Tuomas Tammela, MD, PhD
Assistant Member
Memorial Sloan Kettering Institute for Cancer Research
New York, New York
Targeting cellular heterogeneity in cancer

Statement of Scientific Research
Tumors are composed of societies of cells in which the phenotype, or state, of each tumor cell is influenced by multiple cell-autonomous and cell-extrinsic factors. The diversity of these cellular states poses a challenge for effective cancer therapies. Dr. Tammela’s group approaches this problem using a combination of sophisticated genetically engineered mouse models, single cell transcriptomics, experimental manipulation of distinct tumor cell lineages, CRISPR-mediated gene regulation, and advanced imaging techniques.
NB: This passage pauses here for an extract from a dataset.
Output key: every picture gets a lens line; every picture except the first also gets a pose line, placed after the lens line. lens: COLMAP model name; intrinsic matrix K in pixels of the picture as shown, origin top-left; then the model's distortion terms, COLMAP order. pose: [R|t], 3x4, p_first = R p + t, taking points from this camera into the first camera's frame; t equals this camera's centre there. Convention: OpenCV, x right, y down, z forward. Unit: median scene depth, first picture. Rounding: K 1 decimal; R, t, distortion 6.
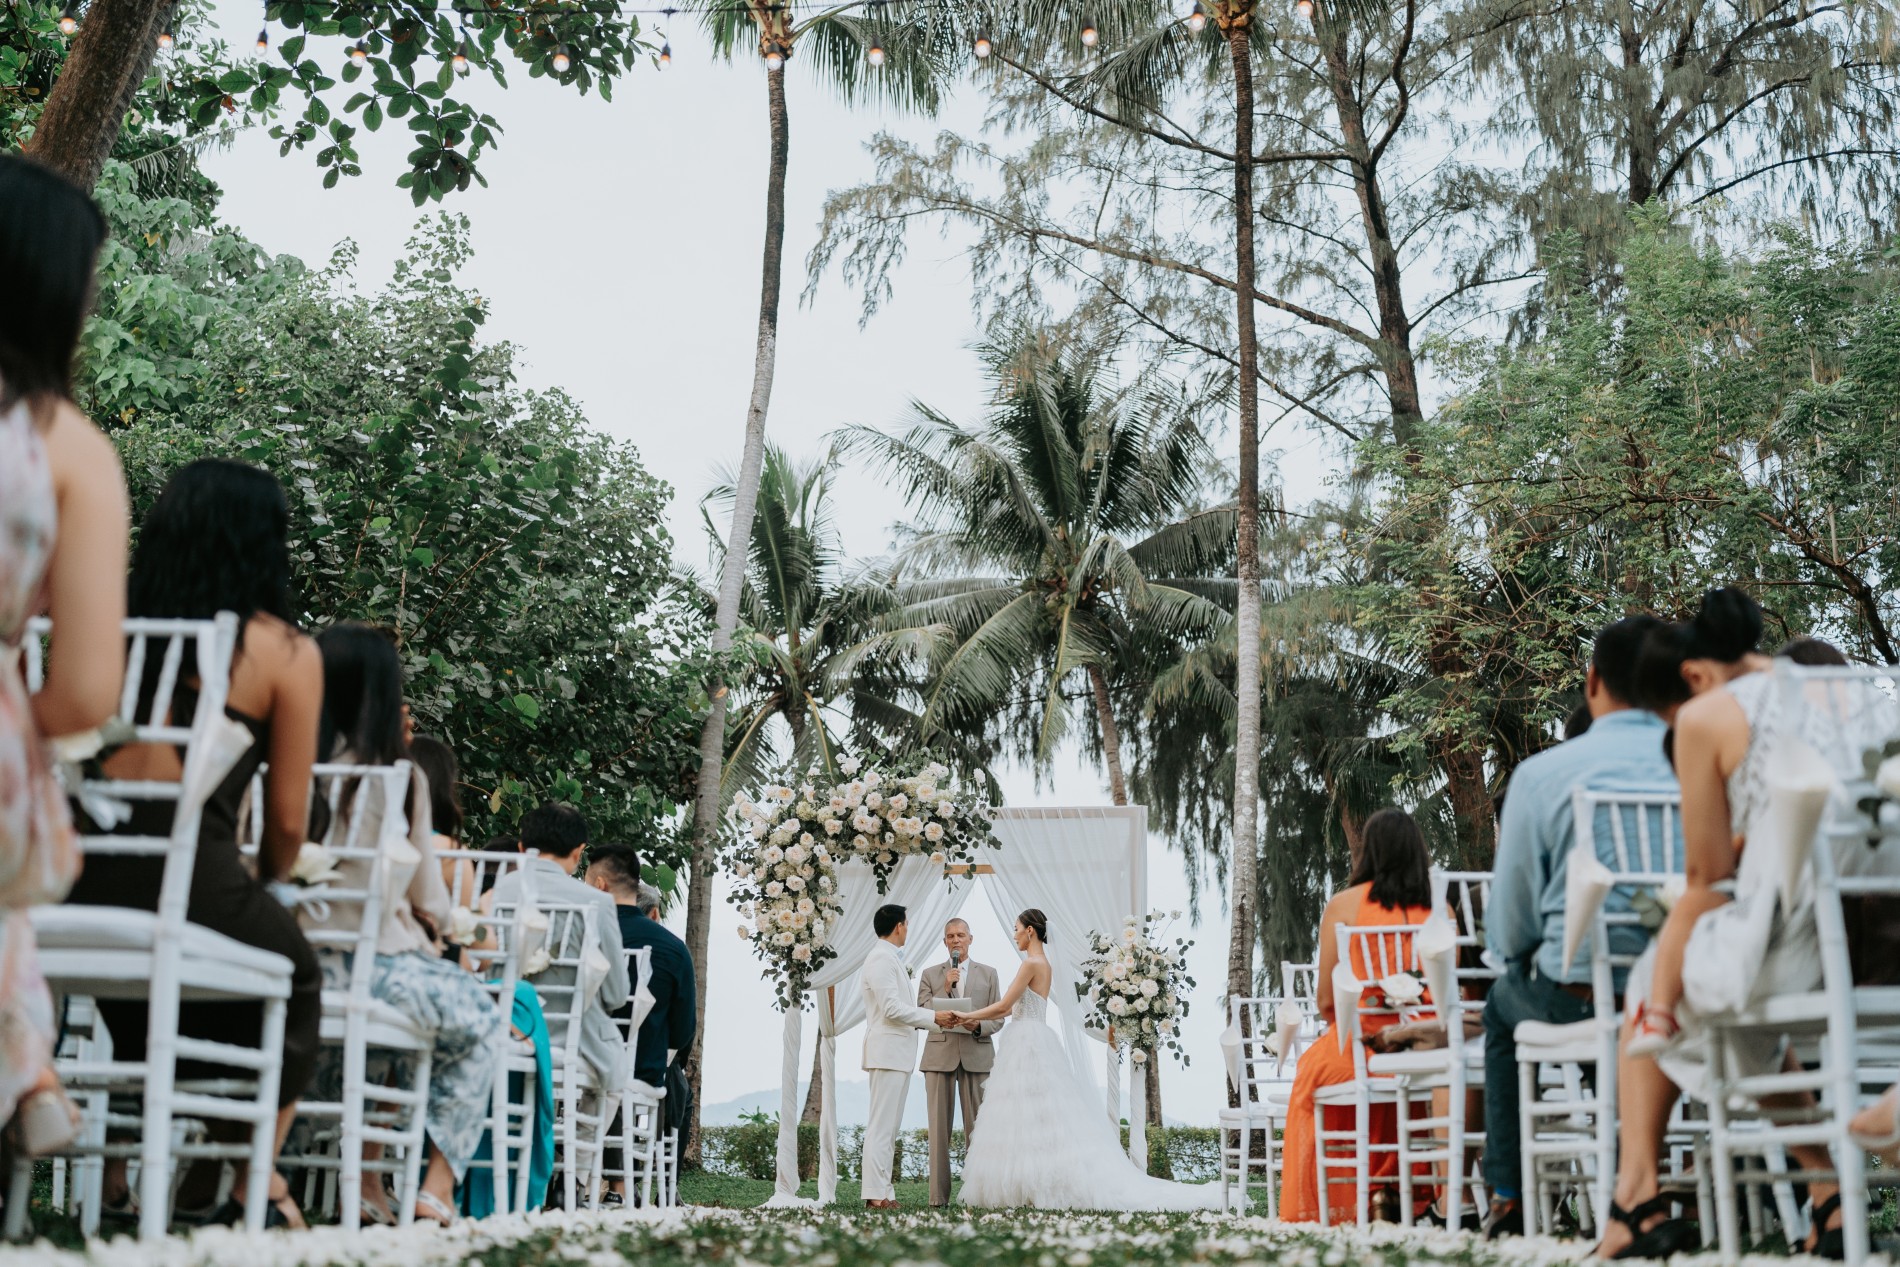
lens RADIAL K [[1920.6, 0, 943.7], [0, 1920.6, 637.7], [0, 0, 1]] dist [0.007760, -0.023436]
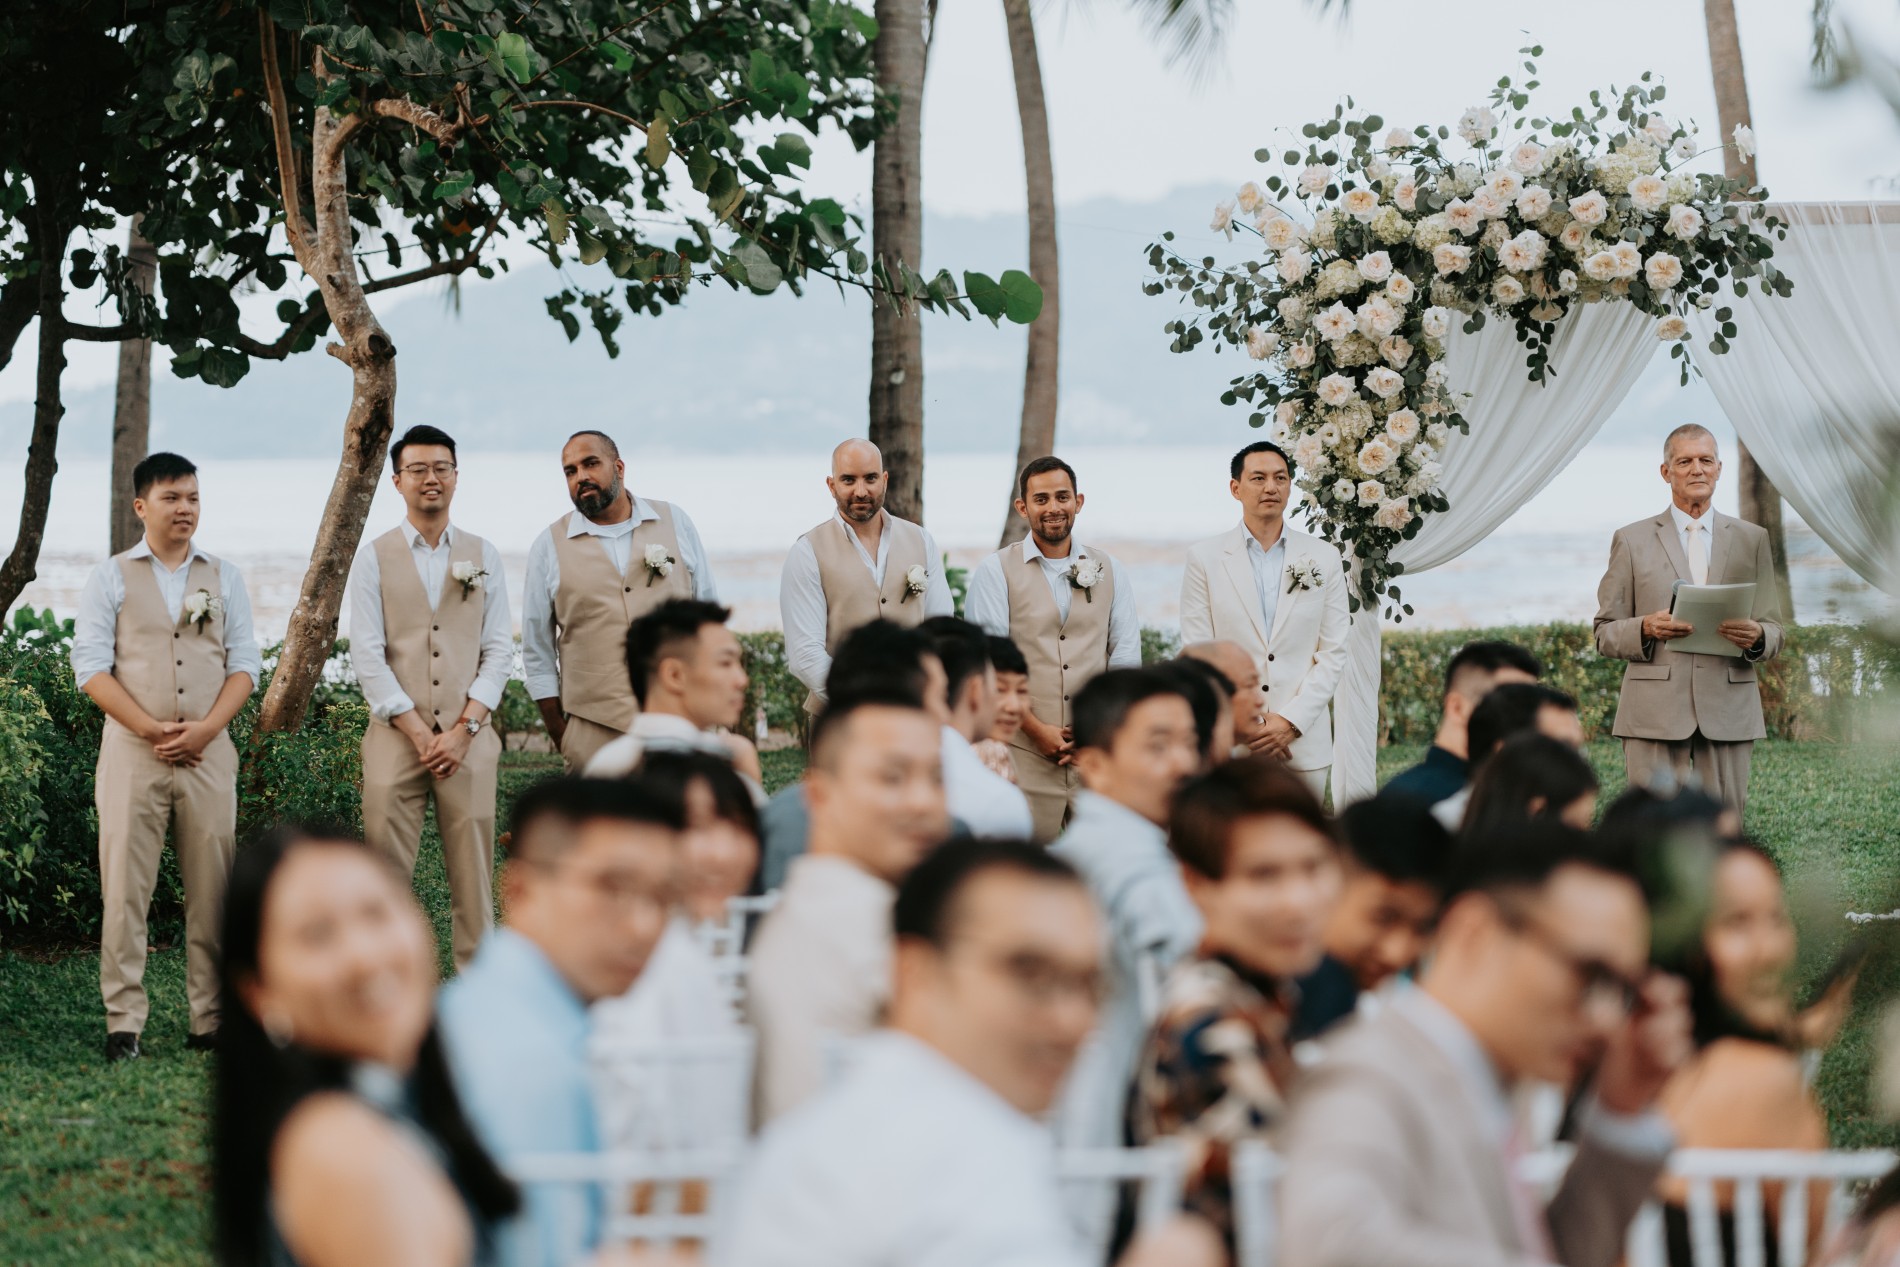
lens RADIAL K [[4831.8, 0, 950.0], [0, 4831.8, 633.5], [0, 0, 1]] dist [0.072491, -0.205988]
pose [[0.999809, -0.018075, 0.007414, -0.112570], [0.014753, 0.947291, 0.320034, -0.119113], [-0.012808, -0.319863, 0.947377, -0.112463]]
Dr. Tammela’s laboratory will utilize the exceptional resources developed by collaborators at MSKCC and elsewhere, such as organoids, xenografts and sophisticated computational platforms, for the translation of their findings into new treatments for human cancer. The overarching goal of these efforts is to discover pathways that drive distinct cellular phenotypes and to develop new therapeutic concepts aimed at reducing cellular heterogeneity in tumors.

Biography
Dr. Tammela earned his MD and PhD from the University of Helsinki, Finland, where he worked in the laboratory of Prof. Kari Alitalo, studying molecular mechanisms that control blood and lymphatic vessels growth. Dr. Tammela then moved to MIT for postdoctoral training on modeling cancer and its biology with Prof. Tyler Jacks. Dr. Tammela recently joined the Sloan Kettering Institute as an assistant member in the cancer biology and genetics program. Dr. Tammela’s group studies phenotypic heterogeneity of cancer cells within tumors using genetically engineered mouse models and single-cell omics approaches.

Acknowledgement of Support
I am deeply grateful for the generous support provided by the AACR. This grant enables our laboratory to mechanistically determine the underpinnings of cellular heterogeneity in cancer. I believe that these efforts can lead to novel therapeutic concepts.